The most-most survival knife in extreme and emergency conditions in nature.
The nuisance, however, is that the traveling knife, the only one you can rely on when faced with the need for survival, must lie in your pocket, hang on your belt or hang around your neck. At the same time, a large cleaver or a survival knife can be packed in a backpack that sank in the lake when capsizing a kayak, and can not help you.
Most people who prefer outdoor activities do not carry large knives on their hips. Most hunters, fishermen, tourists, skiers, mountain hikers, kayakers and so on do not travel with a cleaver on their sides. I worked in the Forest Service for more than ten years, but I have never seen workers wearing anything larger than a multitool on a belt..
always gets closer to the body. When attacking a predator, a machete, trimmed to a backpack or packed inside it, will not be able to help, and a three-inch pocket folding knife or a four-inch survival knife in a scabbard on the thigh will allow you to stay on top of the food chain. Ricoll John Hirsch fought a hungry bear and killed him with a pocket folding knife with a 3.5-inch blade. There are no questions, a larger knife would be very welcome. But a .44 Magnum would do even better. The trick is that the knife was in his pocket and saved his life.
Although I like to use large knives, I never wear them on my belt. They are clumsy, heavy and outside the jungle are not particularly effective for my daily tasks in the northern forests. Usually I have a knife with a blade from 3.5 to 5 inches on my belt. Often in my pocket lies a large folding knife with a secure lock. Since I take these knives seriously, I choose them very carefully. They must be reliable and well tested before entering the route. A quality knife must withstand medium-impact shocks with a wooden mallet without damage.

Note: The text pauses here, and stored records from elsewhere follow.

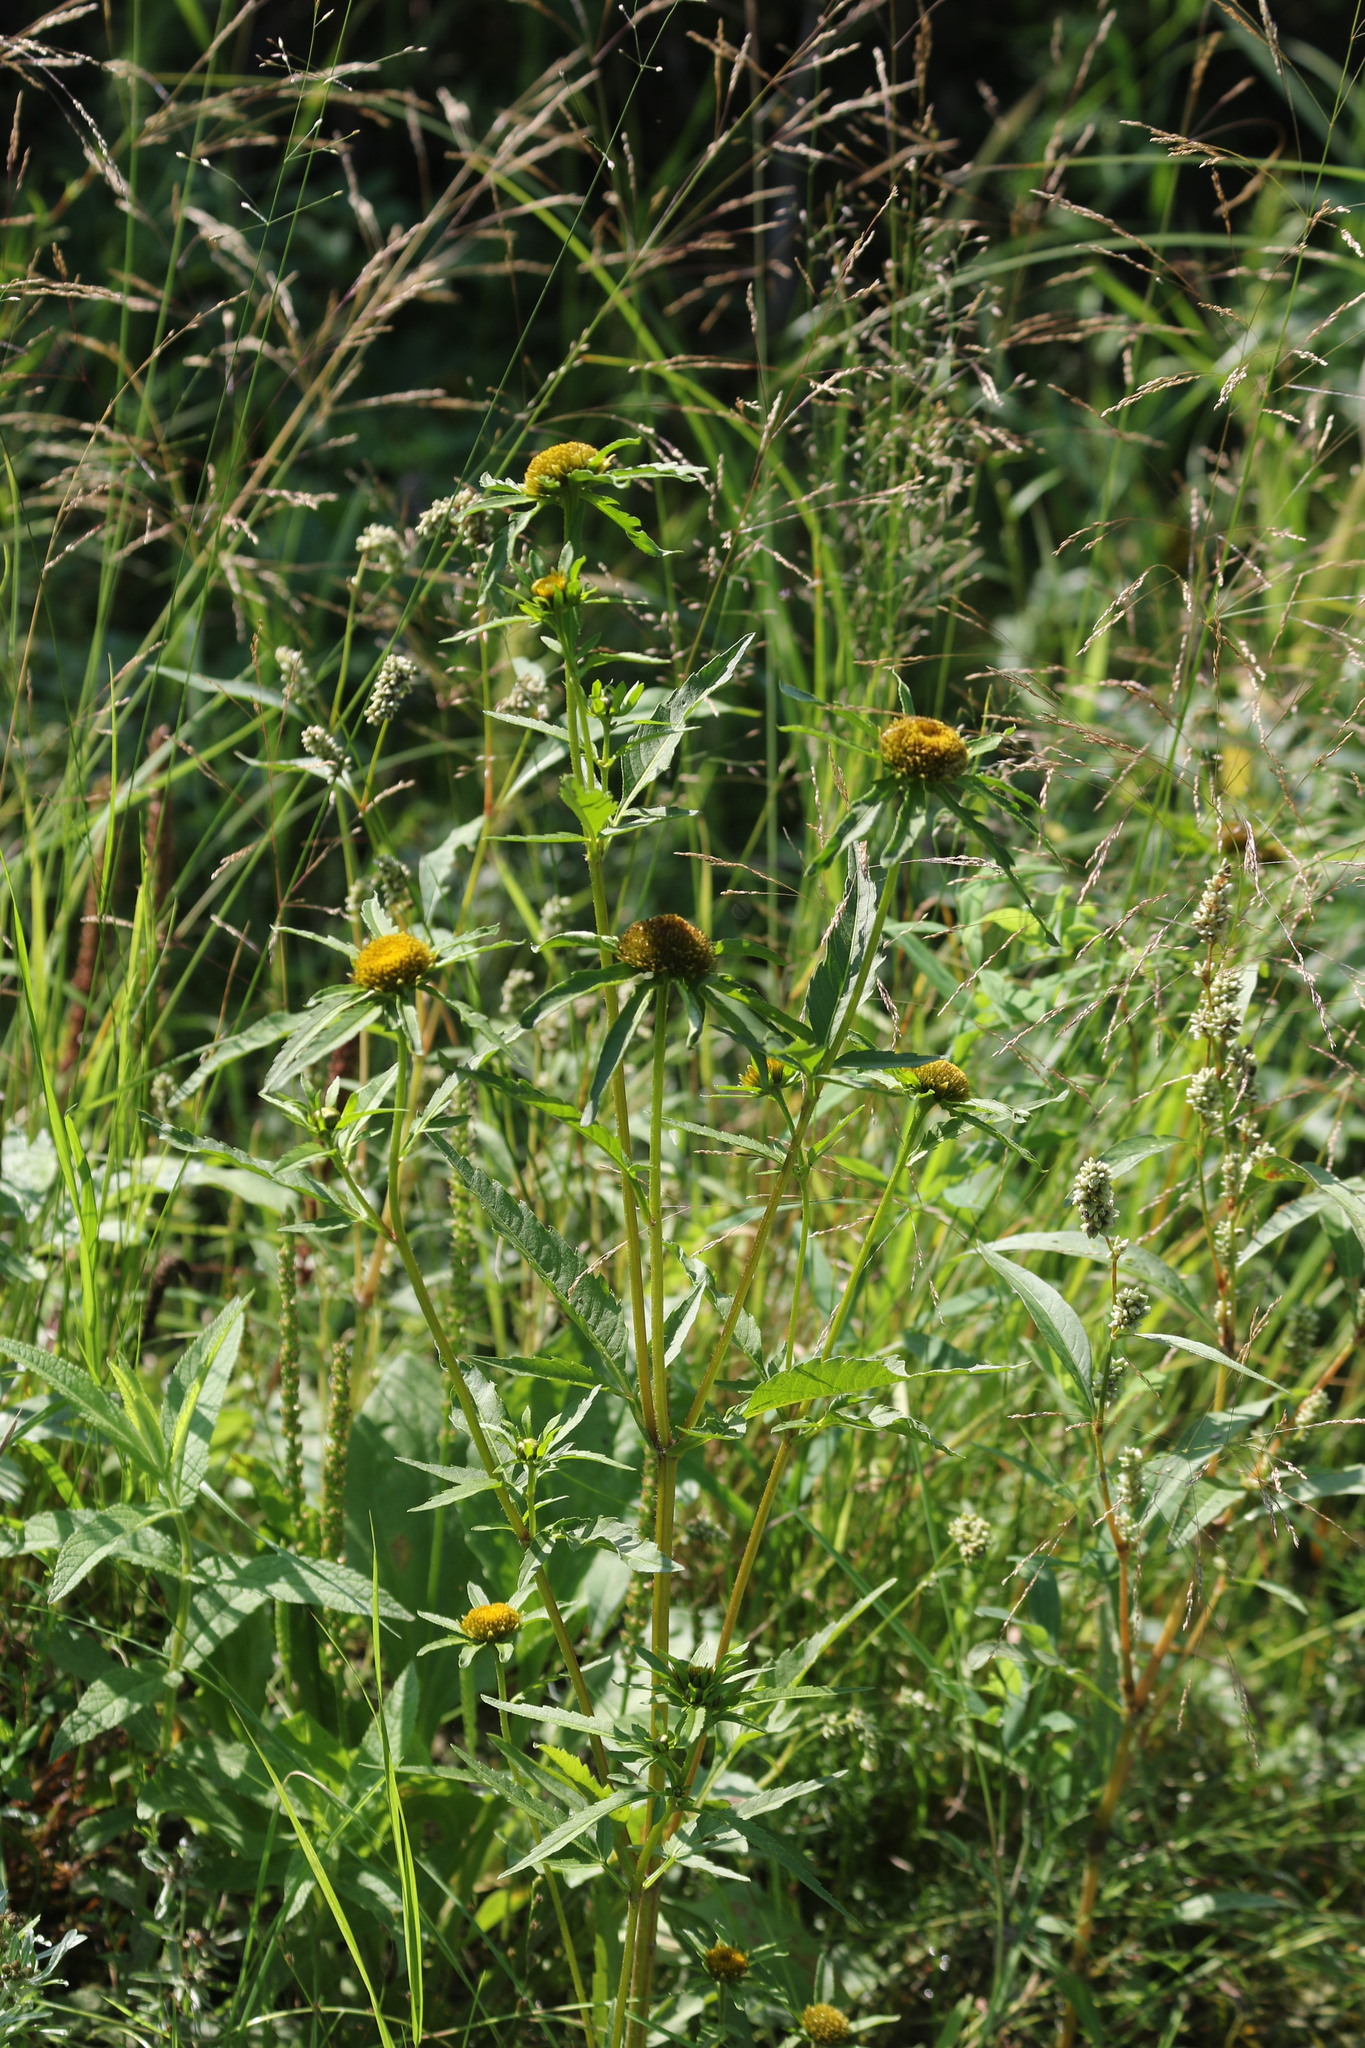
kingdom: Plantae
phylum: Tracheophyta
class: Magnoliopsida
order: Asterales
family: Asteraceae
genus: Bidens
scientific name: Bidens radiata
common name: Radiating bur-marigold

At the same time, it should be thin enough so that it is convenient to cut meat, cut products. Perform all kinds of work on the camp from cutting ropes and leather to making snow glasses from birch bark. It is often claimed that a large knife can do the same work as a small knife, but not vice versa. I think that many would be surprised at what can be done with a small knife and a mallet.
See how carvers use sharpened chisels to work with a centennial bog oak, and there’s nothing to be surprised about. And one more thing: a large knife does not cancel the study of survival skills. If you don’t know how to make a shelter for a night’s lodging with a small knife, to cut a wedge for splitting logs, to make a canopy reflecting the heat of a fire, to make a jail, birch bodies, to weave a tackle, a trap loop, then this is the most reasonable solution to learn.
Survival experts Morse Kochanski, Ray Mears and Cody Lundin have long advocated learning small-knife survival skills for one important reason: as I noted earlier, this may be your only tool. Threatening situations can be of any kind, and the best preparation for them is to learn how to use what is with you and natural materials.
Your chances of salvation are much higher if you have well-developed skills in owning a small knife, because I will not tire of repeating this in an unexpected situation, you most likely will have a small survival knife. Learn to use your knife as a tool of salvation, and you will develop not only life and survival skills in nature, but also the will to win.